ジャム
朝食、皆さんは何派ですか?
武士は今、パンにハマっています。
「ぬん」
起床後、勢いよく顔を洗い歯を磨いた後、武士はいそいそとトースターの前に移動する。そして四枚切りの食パンを二枚チンするのだ。いい焼き色になった食パンを取り出してマーガリンを塗り、更にいちごジャムを塗る。この時の武士はこの世の幸せがここに全て詰まったかのような表情をしている。
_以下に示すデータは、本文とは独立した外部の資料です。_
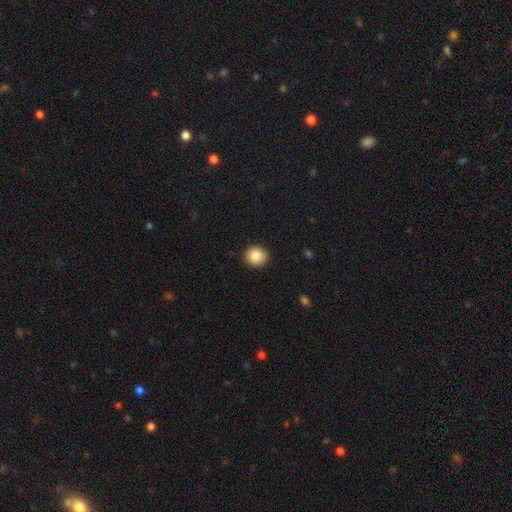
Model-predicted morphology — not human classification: Smooth or featured? Predicted: smooth (p=0.88). How rounded? Predicted: round (p=0.90). Merging? Predicted: none (p=0.91).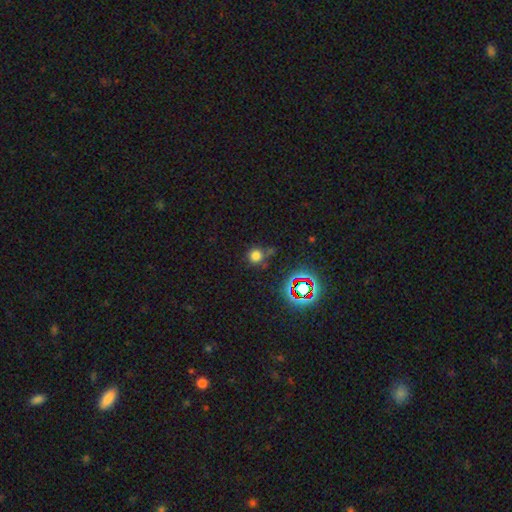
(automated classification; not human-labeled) Smooth or featured: smooth — 70% (star or artifact — 23%)
How rounded: round — 92% (in between — 7%)
Merging: none — 71% (minor disturbance — 15%)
それから牛乳をお気に入りのコップに注ぎ、ヤクルトを添えて、食べ始めるのだ。
「いちご……よい……」
眺めていると、武士がうふふと笑い出した。
「ぶどうやみかんなども試したが……やはり、いちご。この赤きドロドロが、某の心を掴んで離さぬのだ」
お前、定期的にそれ言うよね。別のジャムは別のジャムでおいしく完食してたのに。
「いちごが頂点である」
そっか……。
じゃあ、この栗ジャムは私だけで消費しちゃおっかな。
「!!!???????????」
テーブルが揺れるぐらい驚くじゃん。
「なんぞそれは!!!!!!」
寝起きにはキツすぎる声量。何って、言ったとおり栗のジャムだよ。ほんのり甘くておいしいんだ。
「某にも!!!!!!! 何卒!!!!!!!」
でもお前のパン、隙間なくいちごジャムじゃん。
「否!!!!! ほれ!!!! ここにぱんの耳が!!!!!」
必死過ぎる……。しゃあねぇな。ほらよ、栗ジャムだ。
「かたじけない……! おおう、なんと素晴らしい黄金色に輝くことよ……」
栗だからな。
「いざ、いただきます!!!! はむっ! ほふほふっ! ほぅん!!」
それ、パンの咀嚼音として合ってるの?
「……ッ!!!! うまい!!!! これほどうまいじゃむがこの世にあったのか!!?? あったのだ、今、ここに!!!!」
興奮がすごい。
「おかわり」
いちごジャム食べてからにしな。
「今日はもう一枚ぱんを焼くことにしよう」
お前の好きなジャムの幅が広がってよかったよ。